▶ _WHAT THE TASK REQUIRES_: Aside from the pictures, copy the listing exactly.

# # # #

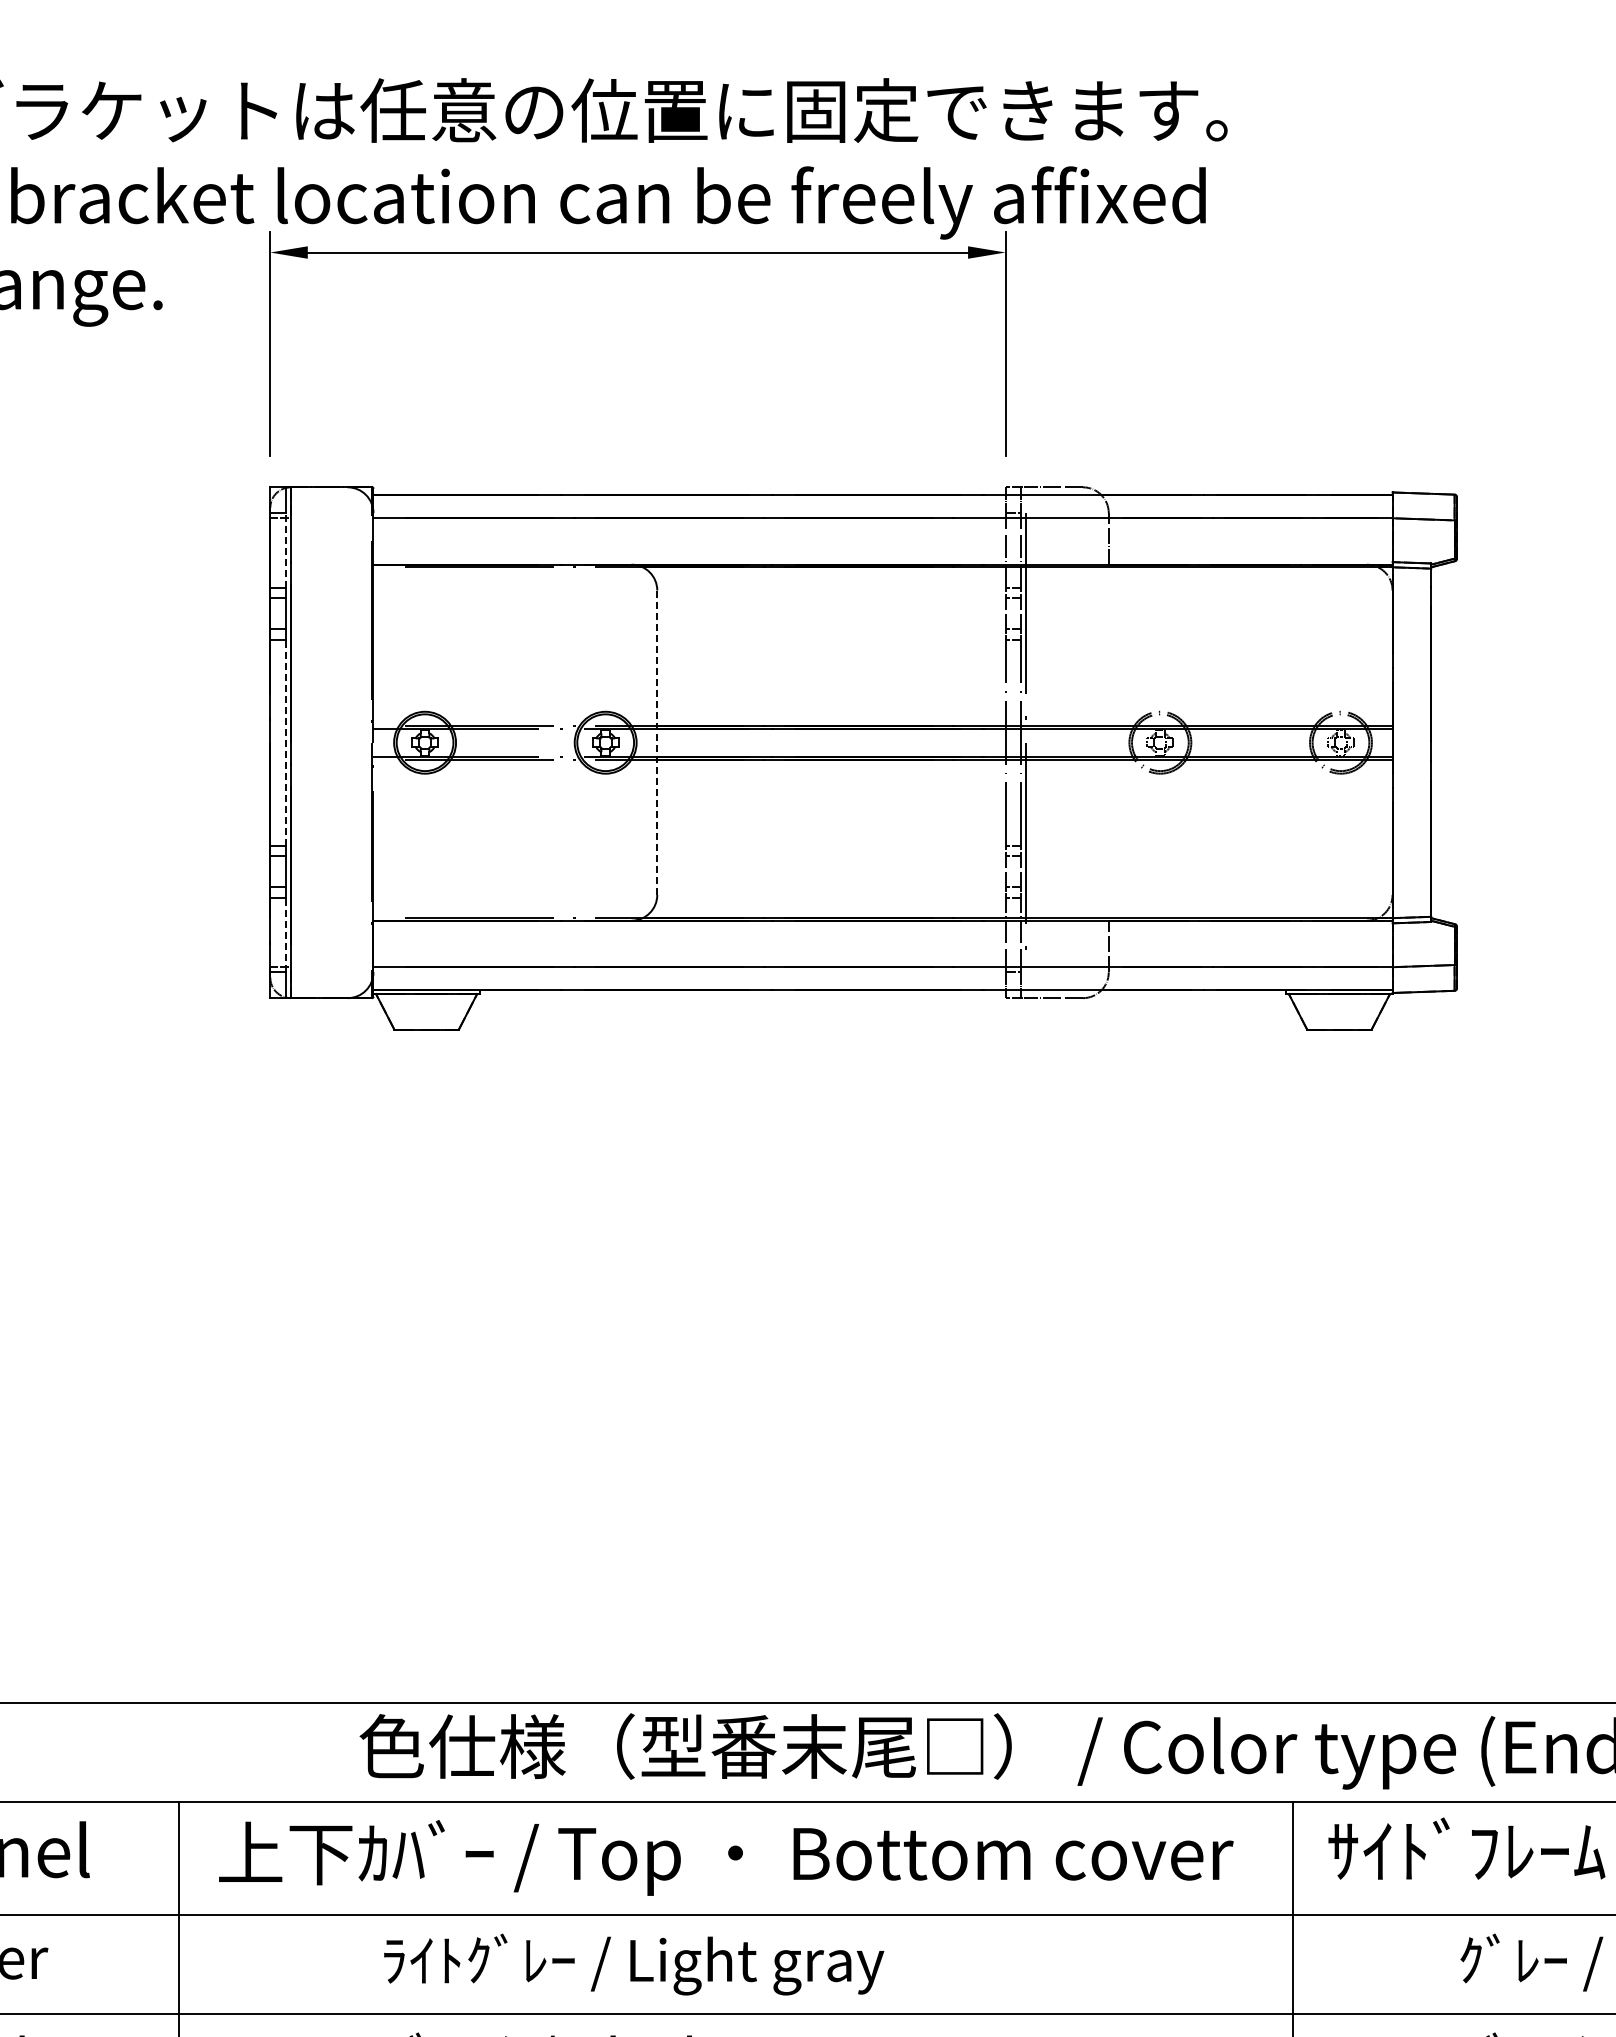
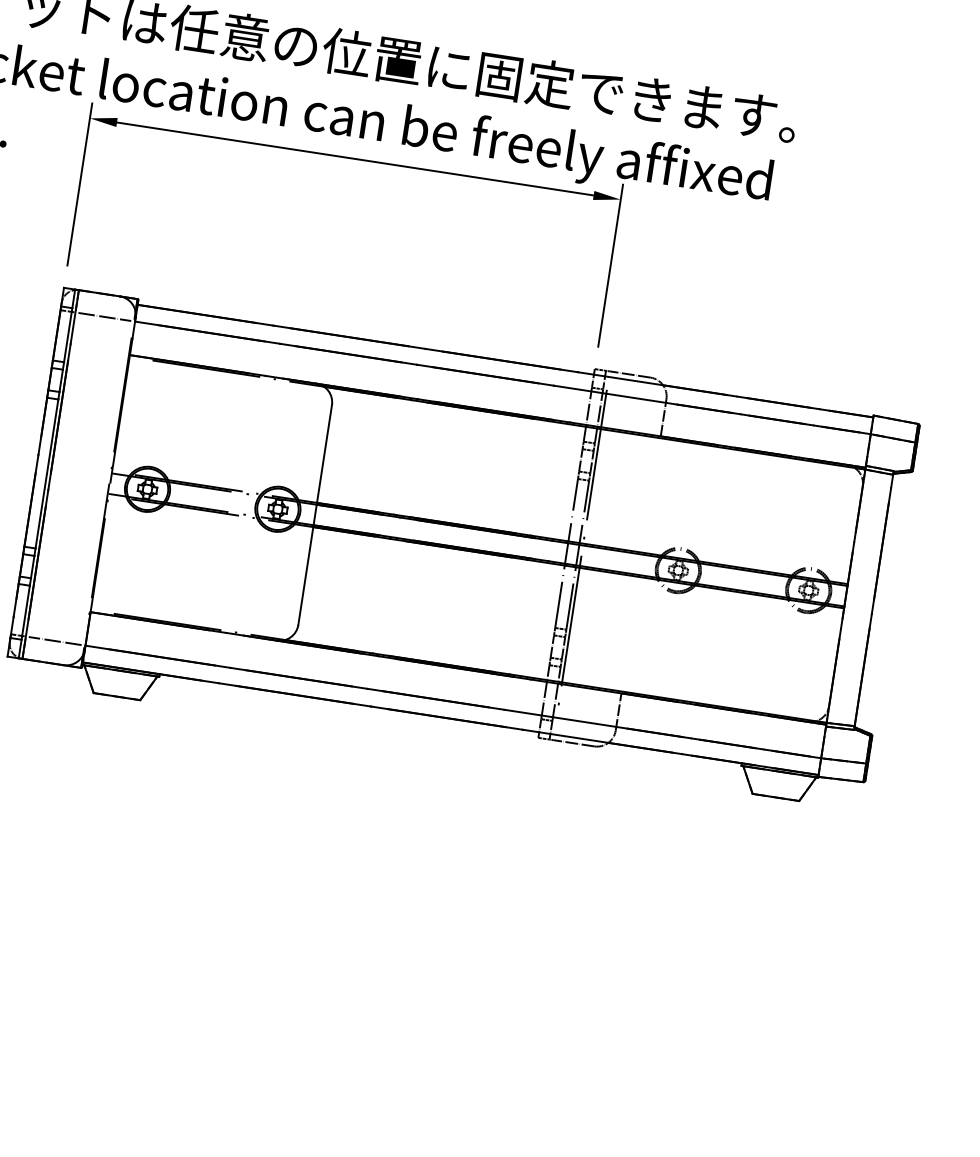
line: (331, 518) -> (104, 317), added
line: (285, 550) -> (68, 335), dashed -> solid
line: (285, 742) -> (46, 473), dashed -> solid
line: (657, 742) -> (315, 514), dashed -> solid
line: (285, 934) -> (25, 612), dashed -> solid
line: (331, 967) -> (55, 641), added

# # # #

▶ _RESULT_:
line: (331, 518) -> (104, 317), added
line: (285, 550) -> (68, 335), dashed -> solid
line: (285, 742) -> (46, 473), dashed -> solid
line: (657, 742) -> (315, 514), dashed -> solid
line: (285, 934) -> (25, 612), dashed -> solid
line: (331, 967) -> (55, 641), added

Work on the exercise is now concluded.